As you know, we eventually made it up there to stop the wedding. We would have made it there sooner but when you're having fun, you lose track of time. Now I do have one question for you, when Chrysalis finally revealed herself, how is it that she was able to knock you out cold? You are supposed to be the most powerful pony out there yet this pony-bug hybrid put you in your place? Talk about pathetic, absolutely pathetic. Hell all I would have needed was a can of Raid and I could have taken her down.

I think I have finally realized why you expect me and my acquaintances to take on these villains. It is because you are weak, horribly weak. A glorified bug beat you and its minions put you in a cocoon so of course we had to go and get the Elements but you see, even we couldn't stop an army that large. Now naturally I thought Equestria was fucked and we'd all be enslaved by a bug but because of love energy of all things, she and her army were defeated and I wouldn't be denied the things that I need the most.

I have some advice for you Celestia, you might want to get better security and discover methods to tell changelings apart from the real deal and when it comes to Cadence, the method would be simple, see if she would put out for me. If she would, then it is Cadence but if not, then it is a changeling.

Your Princess Seducing Student,

Twilight Sparkle

P.S. Now that I've bagged Cadence, next up is Luna. Given that she is a friend of mine, I'm sure seducing her will be a piece of cake!


To My Little Seductress,

Wait a minute, you actually managed to screw Cadence just like that? Now I know for sure that you are right, she is a ho. You can't even get PETA girl to put out but you cause a princess to fold like a lawn chair? I suppose I should be impressed but I'm not. The fact that you had the audacity to screw Cadence while your brother was about to marry a fraud sickens me.

What if you and Cadence hadn't got up here in time? I would have remained imprisoned in goop, Equestria would have been enslaved by a freaky bug/pony hybrid and you probably would have never had another spa appointment again in your miserable, pathetic life.

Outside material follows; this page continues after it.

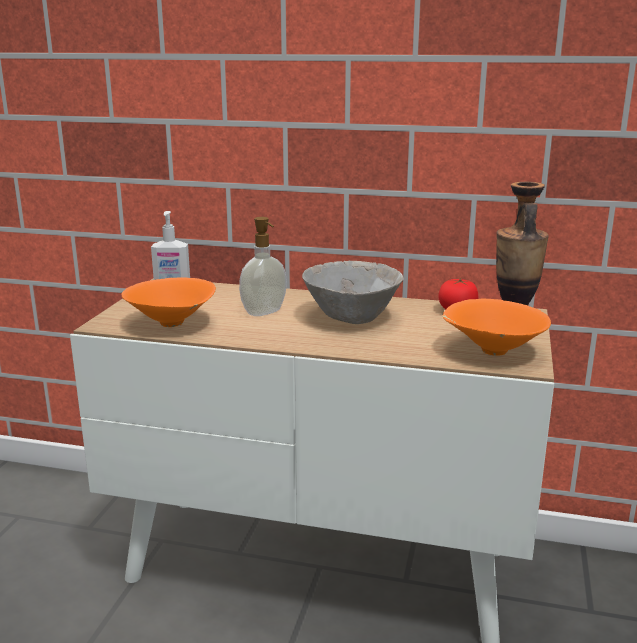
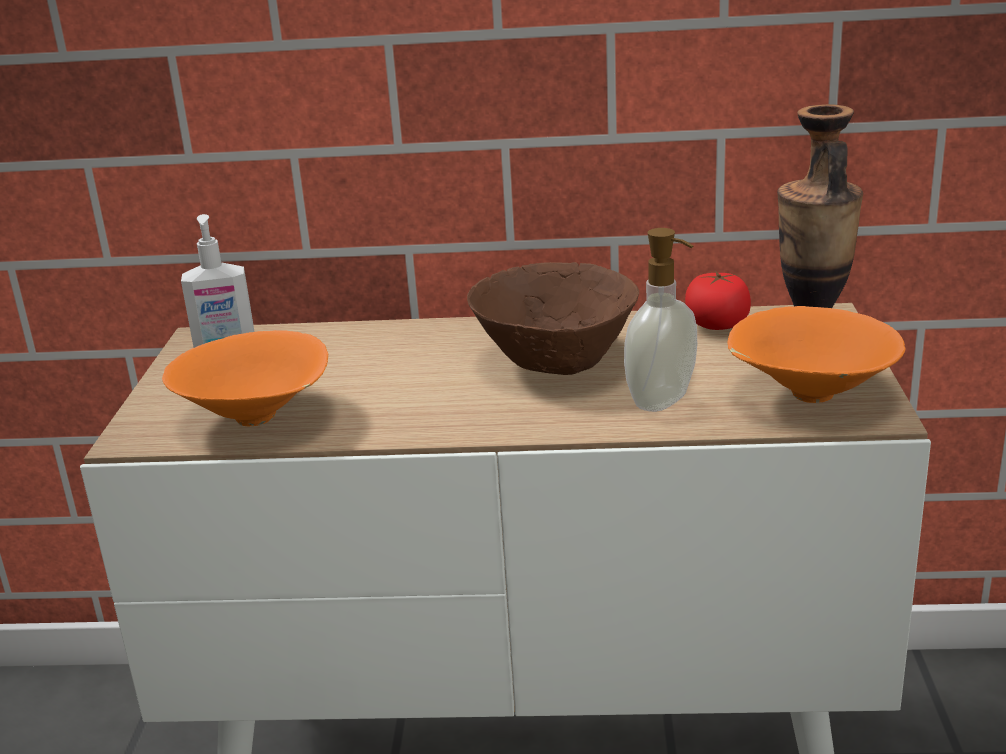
camera: 10 degrees left, 5 degrees up
(265, 313) = (406, 373): soap dispenser -> soap dispenser (663, 401)
(352, 317) = (556, 360): grey bowl -> brown bowl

I'm quite sure though that family get-togethers are going to be very awkward for you and Cadence. Most everypony will be enjoying one another's company while you and Cadence will be nervous, very nervous. You two will be sticking together like glue, giving one another seductive looks and everypony will know something is going on. Everypony will know you're waiting for the right moment to go and screw each other and when you do, they'll follow and catch you.

Just think about your poor brother Twily, he will divorce Cadence over it, lose his role as a prince and then chances are Cadence will want to marry you and you'll become Princess Twi........No, just no. That is the last thing I need, you being a princess. You are already too much of a narcissistic, self-absorbed cunt to start with. If you ever wound up having that fancy title in front of your name, you'd be a hundred times worse than you are already.

I'm going to give you this advice and I shall do the same with Cadence, don't go acting weird around others when you're together, alright? I'm pretty sure neither one of you want to see a stallion, especially one as honorable as Shining Armor, having his heart crushed and suddenly having every single pony in the country despise you more than the most hated villains in pony history.

How about this, go to the spa more often and keep your hooves off of Cadence. The last thing we need is a royal scandal involving a princess screwing her sister-in-law. I say this because it might make ME look bad and if you are responsible for making me look bad, your punishment will be very harsh. My sister has a spell to banish ponies to the sun and I might just let her use it on a disobedient little seductress.